介護が必要な妻のトイレに夫が付き添ったり、女性物の下着を買ったり、そんな場面で頼りになるのがこのマーク。

これは元は静岡県が6年前に全国で初めて作成、その後国の後押しもあって各地に広まってきています。

認知症があっても傍からは分かりづらく、介護が必要とは分からない事も・・・

ある方は、外出先では認知症の妻のトイレ介助の為仕方なく男子トイレに一緒に入り、他の利用者からジロジロと見られ、妻の下着を買う時には「変態と思われないか」と気になったそうですが、マークを使い始めてからは、不審な目で見られる事もなくなり「安心感がある」という。

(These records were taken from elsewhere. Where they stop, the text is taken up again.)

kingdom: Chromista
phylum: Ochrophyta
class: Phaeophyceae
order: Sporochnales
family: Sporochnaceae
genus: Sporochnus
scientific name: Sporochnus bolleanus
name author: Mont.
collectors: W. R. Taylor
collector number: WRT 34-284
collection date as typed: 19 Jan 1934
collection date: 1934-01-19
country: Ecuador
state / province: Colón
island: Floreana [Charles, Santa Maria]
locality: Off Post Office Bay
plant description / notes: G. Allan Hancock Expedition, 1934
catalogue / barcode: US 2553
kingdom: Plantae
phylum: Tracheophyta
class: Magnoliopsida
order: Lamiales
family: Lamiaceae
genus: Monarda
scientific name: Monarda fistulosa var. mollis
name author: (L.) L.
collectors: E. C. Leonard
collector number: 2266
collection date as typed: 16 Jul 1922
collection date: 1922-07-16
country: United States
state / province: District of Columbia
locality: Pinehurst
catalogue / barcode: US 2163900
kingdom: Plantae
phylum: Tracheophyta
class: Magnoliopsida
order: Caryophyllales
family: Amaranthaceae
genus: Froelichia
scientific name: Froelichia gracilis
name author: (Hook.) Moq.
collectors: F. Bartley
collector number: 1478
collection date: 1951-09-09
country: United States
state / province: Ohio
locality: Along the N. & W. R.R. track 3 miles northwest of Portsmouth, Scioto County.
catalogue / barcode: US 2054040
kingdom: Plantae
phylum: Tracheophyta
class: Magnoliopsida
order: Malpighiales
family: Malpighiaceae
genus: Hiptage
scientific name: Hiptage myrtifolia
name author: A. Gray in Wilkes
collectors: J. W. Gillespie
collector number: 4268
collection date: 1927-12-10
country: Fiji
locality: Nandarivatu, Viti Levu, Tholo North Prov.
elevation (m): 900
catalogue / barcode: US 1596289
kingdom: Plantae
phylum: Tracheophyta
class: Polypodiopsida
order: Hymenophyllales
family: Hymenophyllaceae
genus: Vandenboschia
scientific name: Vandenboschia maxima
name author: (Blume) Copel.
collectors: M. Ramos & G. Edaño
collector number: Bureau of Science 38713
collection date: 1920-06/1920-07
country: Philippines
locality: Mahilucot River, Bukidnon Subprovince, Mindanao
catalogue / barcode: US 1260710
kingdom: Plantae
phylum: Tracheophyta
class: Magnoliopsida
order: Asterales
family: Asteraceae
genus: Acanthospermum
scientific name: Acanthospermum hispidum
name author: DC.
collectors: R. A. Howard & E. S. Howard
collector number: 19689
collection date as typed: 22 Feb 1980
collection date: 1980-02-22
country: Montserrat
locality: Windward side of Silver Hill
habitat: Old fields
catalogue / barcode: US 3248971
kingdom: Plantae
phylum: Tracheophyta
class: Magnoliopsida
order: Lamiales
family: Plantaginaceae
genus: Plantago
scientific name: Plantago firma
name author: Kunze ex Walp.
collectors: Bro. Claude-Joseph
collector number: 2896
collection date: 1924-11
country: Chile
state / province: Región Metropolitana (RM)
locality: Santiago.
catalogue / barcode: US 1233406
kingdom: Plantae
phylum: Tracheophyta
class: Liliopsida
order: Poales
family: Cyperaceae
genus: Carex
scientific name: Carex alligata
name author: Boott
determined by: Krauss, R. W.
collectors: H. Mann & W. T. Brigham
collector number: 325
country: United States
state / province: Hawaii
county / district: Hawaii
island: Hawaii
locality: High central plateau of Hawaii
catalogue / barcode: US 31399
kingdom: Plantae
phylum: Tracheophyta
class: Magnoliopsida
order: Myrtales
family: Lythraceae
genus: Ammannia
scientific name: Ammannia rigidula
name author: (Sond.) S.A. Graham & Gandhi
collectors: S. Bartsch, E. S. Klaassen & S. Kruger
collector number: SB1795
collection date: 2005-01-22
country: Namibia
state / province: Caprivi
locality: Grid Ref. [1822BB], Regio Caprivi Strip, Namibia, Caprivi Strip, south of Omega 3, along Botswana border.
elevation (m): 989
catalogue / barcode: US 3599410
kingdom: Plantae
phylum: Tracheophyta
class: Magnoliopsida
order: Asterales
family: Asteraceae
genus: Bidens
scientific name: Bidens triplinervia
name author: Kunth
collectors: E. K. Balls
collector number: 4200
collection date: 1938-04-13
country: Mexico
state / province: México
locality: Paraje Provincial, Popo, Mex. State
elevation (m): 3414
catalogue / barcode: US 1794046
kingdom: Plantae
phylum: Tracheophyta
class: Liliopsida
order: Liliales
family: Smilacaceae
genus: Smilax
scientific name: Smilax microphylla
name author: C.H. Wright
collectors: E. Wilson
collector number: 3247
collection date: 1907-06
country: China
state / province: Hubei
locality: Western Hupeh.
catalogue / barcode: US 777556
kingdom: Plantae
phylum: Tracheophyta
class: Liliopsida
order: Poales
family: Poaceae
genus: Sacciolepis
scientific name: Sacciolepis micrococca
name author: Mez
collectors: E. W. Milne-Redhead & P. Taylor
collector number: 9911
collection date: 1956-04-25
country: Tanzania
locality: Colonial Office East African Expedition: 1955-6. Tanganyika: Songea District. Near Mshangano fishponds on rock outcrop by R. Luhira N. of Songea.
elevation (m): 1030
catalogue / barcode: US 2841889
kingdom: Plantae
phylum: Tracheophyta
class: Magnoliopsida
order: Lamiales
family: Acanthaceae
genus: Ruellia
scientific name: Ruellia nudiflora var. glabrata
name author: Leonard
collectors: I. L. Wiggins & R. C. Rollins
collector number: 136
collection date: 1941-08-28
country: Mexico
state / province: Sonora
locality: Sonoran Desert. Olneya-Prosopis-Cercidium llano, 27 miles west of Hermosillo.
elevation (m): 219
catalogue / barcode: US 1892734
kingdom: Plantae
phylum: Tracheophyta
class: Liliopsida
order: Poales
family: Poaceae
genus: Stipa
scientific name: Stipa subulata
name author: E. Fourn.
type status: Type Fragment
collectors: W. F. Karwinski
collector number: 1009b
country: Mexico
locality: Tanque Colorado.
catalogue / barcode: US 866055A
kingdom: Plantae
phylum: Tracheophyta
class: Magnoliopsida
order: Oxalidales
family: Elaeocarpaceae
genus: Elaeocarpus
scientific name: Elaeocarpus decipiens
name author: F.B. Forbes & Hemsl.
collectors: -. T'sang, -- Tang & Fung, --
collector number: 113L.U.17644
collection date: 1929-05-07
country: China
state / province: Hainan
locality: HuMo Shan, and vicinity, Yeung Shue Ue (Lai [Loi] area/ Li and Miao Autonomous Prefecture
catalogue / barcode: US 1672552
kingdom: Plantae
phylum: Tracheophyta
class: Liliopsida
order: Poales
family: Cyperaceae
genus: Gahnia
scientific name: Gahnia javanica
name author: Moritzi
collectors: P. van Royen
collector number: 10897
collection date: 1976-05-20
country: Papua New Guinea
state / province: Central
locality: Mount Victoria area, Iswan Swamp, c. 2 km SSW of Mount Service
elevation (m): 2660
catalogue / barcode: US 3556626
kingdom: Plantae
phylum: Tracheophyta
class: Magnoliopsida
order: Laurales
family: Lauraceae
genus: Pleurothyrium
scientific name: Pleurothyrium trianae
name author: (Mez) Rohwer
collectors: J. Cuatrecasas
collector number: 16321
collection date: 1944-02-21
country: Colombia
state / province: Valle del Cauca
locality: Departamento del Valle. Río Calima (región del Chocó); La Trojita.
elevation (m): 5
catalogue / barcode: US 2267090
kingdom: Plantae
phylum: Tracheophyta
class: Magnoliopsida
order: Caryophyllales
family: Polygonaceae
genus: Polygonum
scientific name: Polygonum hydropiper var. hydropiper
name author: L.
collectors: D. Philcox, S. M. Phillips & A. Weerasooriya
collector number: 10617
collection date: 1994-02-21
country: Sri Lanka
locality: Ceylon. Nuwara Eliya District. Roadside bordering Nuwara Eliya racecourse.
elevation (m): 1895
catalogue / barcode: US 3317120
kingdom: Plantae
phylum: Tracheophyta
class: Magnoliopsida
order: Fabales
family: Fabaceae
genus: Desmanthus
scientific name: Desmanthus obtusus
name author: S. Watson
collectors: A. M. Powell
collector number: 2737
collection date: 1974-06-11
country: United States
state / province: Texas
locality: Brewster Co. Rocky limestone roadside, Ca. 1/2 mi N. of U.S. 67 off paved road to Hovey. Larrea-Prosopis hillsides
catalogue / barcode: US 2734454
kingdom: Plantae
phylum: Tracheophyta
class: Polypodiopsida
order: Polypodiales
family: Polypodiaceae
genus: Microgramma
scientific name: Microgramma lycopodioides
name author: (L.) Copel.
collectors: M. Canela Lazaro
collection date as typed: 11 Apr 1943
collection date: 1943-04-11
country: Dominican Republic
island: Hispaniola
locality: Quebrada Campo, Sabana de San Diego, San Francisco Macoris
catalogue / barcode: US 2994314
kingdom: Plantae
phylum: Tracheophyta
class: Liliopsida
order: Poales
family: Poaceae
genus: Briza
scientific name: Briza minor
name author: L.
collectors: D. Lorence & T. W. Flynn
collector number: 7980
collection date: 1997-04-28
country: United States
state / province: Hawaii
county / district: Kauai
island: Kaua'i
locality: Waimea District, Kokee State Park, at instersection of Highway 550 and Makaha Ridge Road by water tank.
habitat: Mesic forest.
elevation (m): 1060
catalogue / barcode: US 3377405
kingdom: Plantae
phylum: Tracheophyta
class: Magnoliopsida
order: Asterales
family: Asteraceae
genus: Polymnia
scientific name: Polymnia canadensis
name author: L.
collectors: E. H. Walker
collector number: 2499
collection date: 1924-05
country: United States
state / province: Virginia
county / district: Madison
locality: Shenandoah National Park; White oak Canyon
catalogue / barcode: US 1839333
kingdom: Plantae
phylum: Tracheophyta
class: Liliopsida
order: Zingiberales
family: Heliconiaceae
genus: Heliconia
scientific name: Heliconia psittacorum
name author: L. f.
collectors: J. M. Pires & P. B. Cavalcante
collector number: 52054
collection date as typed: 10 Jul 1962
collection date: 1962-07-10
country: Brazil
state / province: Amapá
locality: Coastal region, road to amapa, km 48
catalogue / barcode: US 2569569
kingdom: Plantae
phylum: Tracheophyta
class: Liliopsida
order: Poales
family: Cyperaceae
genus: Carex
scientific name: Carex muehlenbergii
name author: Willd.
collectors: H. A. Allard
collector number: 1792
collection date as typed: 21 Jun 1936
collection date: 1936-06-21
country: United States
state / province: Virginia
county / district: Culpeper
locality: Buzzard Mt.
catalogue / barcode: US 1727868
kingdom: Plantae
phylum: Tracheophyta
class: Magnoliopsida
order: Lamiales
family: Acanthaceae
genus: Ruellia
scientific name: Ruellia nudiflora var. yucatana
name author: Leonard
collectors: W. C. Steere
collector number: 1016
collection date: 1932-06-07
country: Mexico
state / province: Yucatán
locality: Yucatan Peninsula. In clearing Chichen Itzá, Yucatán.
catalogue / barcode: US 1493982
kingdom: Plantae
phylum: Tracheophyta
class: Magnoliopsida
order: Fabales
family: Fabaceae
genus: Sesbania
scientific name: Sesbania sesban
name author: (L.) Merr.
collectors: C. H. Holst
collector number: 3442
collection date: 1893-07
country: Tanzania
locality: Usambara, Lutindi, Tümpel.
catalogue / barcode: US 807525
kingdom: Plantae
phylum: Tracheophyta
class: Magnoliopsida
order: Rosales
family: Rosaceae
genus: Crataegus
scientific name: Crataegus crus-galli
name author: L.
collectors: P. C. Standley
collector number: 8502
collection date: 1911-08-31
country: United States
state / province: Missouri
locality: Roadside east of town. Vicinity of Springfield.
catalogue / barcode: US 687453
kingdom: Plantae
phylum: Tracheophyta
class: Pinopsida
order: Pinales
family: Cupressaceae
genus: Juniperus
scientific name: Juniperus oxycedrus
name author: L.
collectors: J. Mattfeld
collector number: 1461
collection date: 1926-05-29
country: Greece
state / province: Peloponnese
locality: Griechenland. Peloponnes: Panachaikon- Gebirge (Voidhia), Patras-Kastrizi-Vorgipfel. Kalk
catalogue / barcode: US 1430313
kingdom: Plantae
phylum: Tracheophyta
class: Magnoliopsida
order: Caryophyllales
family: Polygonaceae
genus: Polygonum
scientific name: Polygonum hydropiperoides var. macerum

またある方は認知症の妻が個室のドアを開けられずに叫び声を上げた為女子トイレに入り、妻を助けて外へ出ると、叫び声を聞きつけて駆けつけた三人の男性に取り囲まれたそう。

その際、運転免許証を見せて事情を話し、何とか誤解を解いたそうで、「マークがあれば説明しなくてもいい。本当に気が楽になった」と話しされているそう。

そもそも静岡県がマークを作成したのは、こうした介護者の悩みが寄せられたのがきっかけで、2011年に県内の市町と協力して配布を始め、厚生労働省も先進的な事例として他の都道府県へ周知したのだそう。

そこから導入する自治体が増えており、静岡県によると、七月一日時点で静岡、愛知、岐阜、長野、茨城、栃木、新潟、島根、佐賀の九県全域のほか、さいたま市や千葉市、相模原市など五百十一市区町村が配布している。

しかし、マークそのものの知名度がまだまだ低い事が課題です。

県を挙げて普及に取り組んできた静岡県でも、昨年十二月に実施したアンケートでは「見たことがなく、意味も知らない」との回答が47・1%だったそう。

県長寿政策課は「マークの効果をより高めるため、周知の手を緩めないようにしたい」と話す。